The issue, ultimately, is the gesture. Spotify is not going to give in and the “regulations” on the networks are always relative: just look at how many times users report hate speech that, after an “analysis” by the platform, it is concluded that it “does not violate our rules”. What Young did was put a potent focus on the subject. Its existence does not depend on Spotify, it has built a solid career without streaming, their songs have a life of their own. Rogan does need that amp, and the amp needs Rogan to keep the wheels of the business turning, a business that measures in the tens of millions.
"I support free speech, I have never been for censorship," Young said in a new letter on Friday. “Private companies have the right to choose what to profit from, just as I choose not to have my music on a platform that disseminates harmful information. I am happy and proud to express my solidarity with frontline health workers who risk their lives every day to help others.” In passing, the musician again pointed out the platform's audio shortcomings ("Spotify plays music at 5% of its quality, and charges you as if it were the real thing") and nailed: "When I left Spotify, I felt better. And as an unexpected bonus, I sound better everywhere else.” It wasn't the only bonus: that same Friday, Joni Mitchell moved the board even further. “I decided to remove my music from Spotify. There are irresponsible people propagating lies that cost lives. I express my solidarity with Neil Young and the global scientific and medical community.”
On Saturday night it was announced that Nils Lofgren had been added to the list. "When these heroic women and men, who spend their lives healing and saving ours, ask for help, you don't turn your back on them for money or power," the Crazy Horse and E Street Band guitarist noted on Young's website. “Listen and accompany them”. The musician announced the removal of his work from Spotify in the last 27 years, and asked the record companies that hold the rights to his previous production to do the same.

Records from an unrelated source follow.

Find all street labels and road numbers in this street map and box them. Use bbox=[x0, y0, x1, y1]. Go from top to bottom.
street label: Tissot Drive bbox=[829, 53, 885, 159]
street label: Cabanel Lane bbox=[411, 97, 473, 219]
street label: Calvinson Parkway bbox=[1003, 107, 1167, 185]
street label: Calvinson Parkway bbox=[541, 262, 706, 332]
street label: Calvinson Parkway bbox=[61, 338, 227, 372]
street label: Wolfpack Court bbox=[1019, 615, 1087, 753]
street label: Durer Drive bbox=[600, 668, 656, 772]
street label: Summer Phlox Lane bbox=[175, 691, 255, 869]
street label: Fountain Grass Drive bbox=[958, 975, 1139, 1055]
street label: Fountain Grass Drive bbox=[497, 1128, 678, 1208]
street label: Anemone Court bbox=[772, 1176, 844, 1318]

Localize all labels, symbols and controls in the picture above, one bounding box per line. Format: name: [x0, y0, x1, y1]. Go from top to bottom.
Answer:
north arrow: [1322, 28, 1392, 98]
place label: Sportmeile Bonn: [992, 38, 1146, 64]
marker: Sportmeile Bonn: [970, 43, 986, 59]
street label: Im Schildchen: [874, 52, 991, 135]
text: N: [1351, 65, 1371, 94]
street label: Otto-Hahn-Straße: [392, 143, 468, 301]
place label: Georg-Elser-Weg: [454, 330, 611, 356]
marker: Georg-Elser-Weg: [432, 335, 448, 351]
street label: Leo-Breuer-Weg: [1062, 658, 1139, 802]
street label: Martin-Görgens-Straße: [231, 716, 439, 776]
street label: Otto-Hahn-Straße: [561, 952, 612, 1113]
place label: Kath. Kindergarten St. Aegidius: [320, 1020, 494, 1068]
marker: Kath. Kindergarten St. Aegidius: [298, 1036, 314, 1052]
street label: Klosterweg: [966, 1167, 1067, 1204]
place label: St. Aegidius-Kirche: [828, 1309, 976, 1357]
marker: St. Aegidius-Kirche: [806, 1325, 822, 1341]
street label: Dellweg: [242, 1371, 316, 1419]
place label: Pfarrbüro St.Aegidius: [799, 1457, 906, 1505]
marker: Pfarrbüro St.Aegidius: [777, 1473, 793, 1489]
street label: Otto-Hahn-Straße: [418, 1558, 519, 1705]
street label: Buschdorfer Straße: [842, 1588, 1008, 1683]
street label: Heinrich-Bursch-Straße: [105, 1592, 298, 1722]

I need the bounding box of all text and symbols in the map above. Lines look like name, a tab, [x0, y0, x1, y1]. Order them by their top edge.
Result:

Beyond the principles that have guided rock music since its inception, its representatives have long understood that songs cannot change the world. But they make it more livable, less distressing, and many understand that it's not worth keeping silent. Or not even trying because they are losing fights. Or shrug and resign yourself to the fact that, well, that's the way it is, tough luck, the bad guys win. Keep on rockin' in the free world, keep rocking in the free world, also asked Neil Young in 1989. In this he continues. It doesn't matter the platform.
*Eduardo Fabregat is a journalist and musician. author of Little Failures: What Success Doesn't Show (Editions B).
Translation: Fernando Lima das Neves.